The future is about three things: mobile, social and video. Mahalo is two of the three now (we have educational iPad apps coming -- and they’re awesome), all because we had the runway to figure this out. We haven’t figured out how to make online education social -- or if people even want that -- but we’ll try next year thanks to our runway!
Why Investors Hate Too Much Runway
Most investors hate giving entrepreneurs, especially first-time ones, too much runway. In their world they sometimes call it “too long of a leash.” That’s something they won’t say in front of you, but that’s how they think: “You are a rabid dog and I don’t want you having an unlimited amount of rope.”
It’s not a dig, it’s a real concern since the great entrepreneurs are, by nature, going to have some level of curiosity (some have full-blown ADD while others are prone to mild distractions).

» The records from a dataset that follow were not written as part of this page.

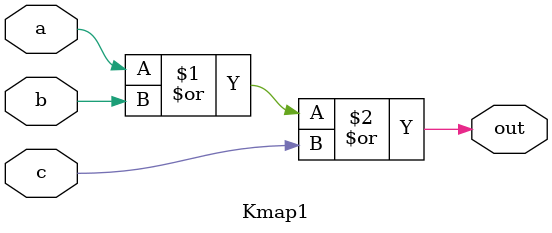
<source format=v>

module Kmap1 (
    input  a  ,
    input  b  ,
    input  c  ,
    output out
);
    assign out = (a | b | c );
endmodule

</source>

Bill Gross with a billion dollars in idealab is the perfect example: he went buck wild creating everything you could think of from electric cars to etoys to a company that gave away free, advertising-supported PCs!
If it weren’t for Bill Gross’s absolute brilliance and vision -- in the form of Overture and some other wins -- idealab could have been a bust.

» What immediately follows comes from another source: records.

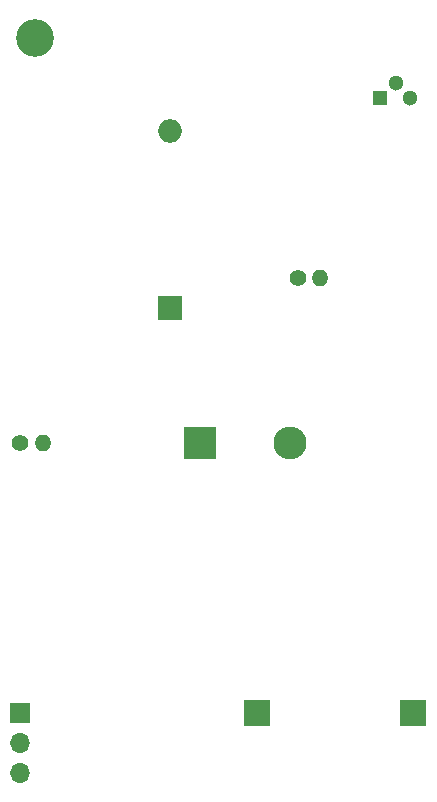
<source format=gbr>
%TF.GenerationSoftware,KiCad,Pcbnew,5.1.10-88a1d61d58~90~ubuntu20.04.1*%
%TF.CreationDate,2021-09-29T11:39:30-04:00*%
%TF.ProjectId,example1,6578616d-706c-4653-912e-6b696361645f,rev?*%
%TF.SameCoordinates,Original*%
%TF.FileFunction,Soldermask,Top*%
%TF.FilePolarity,Negative*%
%FSLAX46Y46*%
G04 Gerber Fmt 4.6, Leading zero omitted, Abs format (unit mm)*
G04 Created by KiCad (PCBNEW 5.1.10-88a1d61d58~90~ubuntu20.04.1) date 2021-09-29 11:39:30*
%MOMM*%
%LPD*%
G01*
G04 APERTURE LIST*
%ADD10C,3.200000*%
%ADD11C,1.400000*%
%ADD12O,1.400000X1.400000*%
%ADD13R,2.200000X2.200000*%
%ADD14R,2.000000X2.000000*%
%ADD15O,2.000000X2.000000*%
%ADD16R,2.800000X2.800000*%
%ADD17O,2.800000X2.800000*%
%ADD18R,1.700000X1.700000*%
%ADD19O,1.700000X1.700000*%
%ADD20C,1.300000*%
%ADD21R,1.300000X1.300000*%
G04 APERTURE END LIST*
D10*
%TO.C,REF\u002A\u002A*%
X902970000Y195580000D03*
%TD*%
D11*
%TO.C,33k1*%
X925200000Y175260000D03*
D12*
X927100000Y175260000D03*
%TD*%
D13*
%TO.C,BZ1*%
X934970000Y138430000D03*
X921770000Y138430000D03*
%TD*%
D14*
%TO.C,C1*%
X914400000Y172720000D03*
D15*
X914400000Y187720000D03*
%TD*%
D16*
%TO.C,D1*%
X916940000Y161290000D03*
D17*
X924560000Y161290000D03*
%TD*%
D18*
%TO.C,J1*%
X901700000Y138430000D03*
D19*
X901700000Y135890000D03*
X901700000Y133350000D03*
%TD*%
D20*
%TO.C,Q1*%
X933460000Y191770000D03*
X934720000Y190500000D03*
D21*
X932180000Y190500000D03*
%TD*%
D12*
%TO.C,TH1*%
X903600000Y161290000D03*
D11*
X901700000Y161290000D03*
%TD*%
M02*

</source>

There are few examples of entrepreneurs having too much runway in the past. Off the top of my head I recall Webvan, Boo.com and Kozmo having so much money that it felt like they were all over the place. However, the truth is those were all AMAZING businesses. Webvan is now FreshDirect, Boo.com is GiltGroup and Kozmo is Uber.com (sort of).
The “so much money it’s distracting” is rarely an issue.
Bottom line: As entrepreneurs we need to survive in order to thrive.
The goal of any entrepreneur should be to have as much runway as reasonably possible. If you can get 24, 36 or more months of capital at a great valuation -- which is the case now -- you should do it.
Eighteen months is the minimum you should have in the bank because if you have less than six months, your entire life becomes fundraising. If you have under 12 months, half your life becomes fundraising.
When you have 18 months in the bank, your entire life is the business.
Over 18 months you might become distracted, but that’s what we call “a high-class problem.” In other words, you wish for having Bill Gross and Color’s problem of too much cash.
What about in a Depressed Market?
If the market is depressed, like it was from 2002 to 2005, and valuations are low, you’re not going to want to dilute yourself that much. You might consider keeping less than 18 months in the bank to save some dilution.
However, I’d rather have more dilution and a greater chance of the plane taking off than having less dilution and crashing after take-off.
1. Keep your runway at 18 months.
2. Raise money when you can.
3. Raise money from smart people if you can.
4. Don’t raise money from dumb people -- unless they pay a massive premium.
5. Companies don’t fail because they have too much money in the bank (the Marc Andreessen rule).
LAUNCH coda # 30:
Business don’t fail because they have too much money in their bank accounts.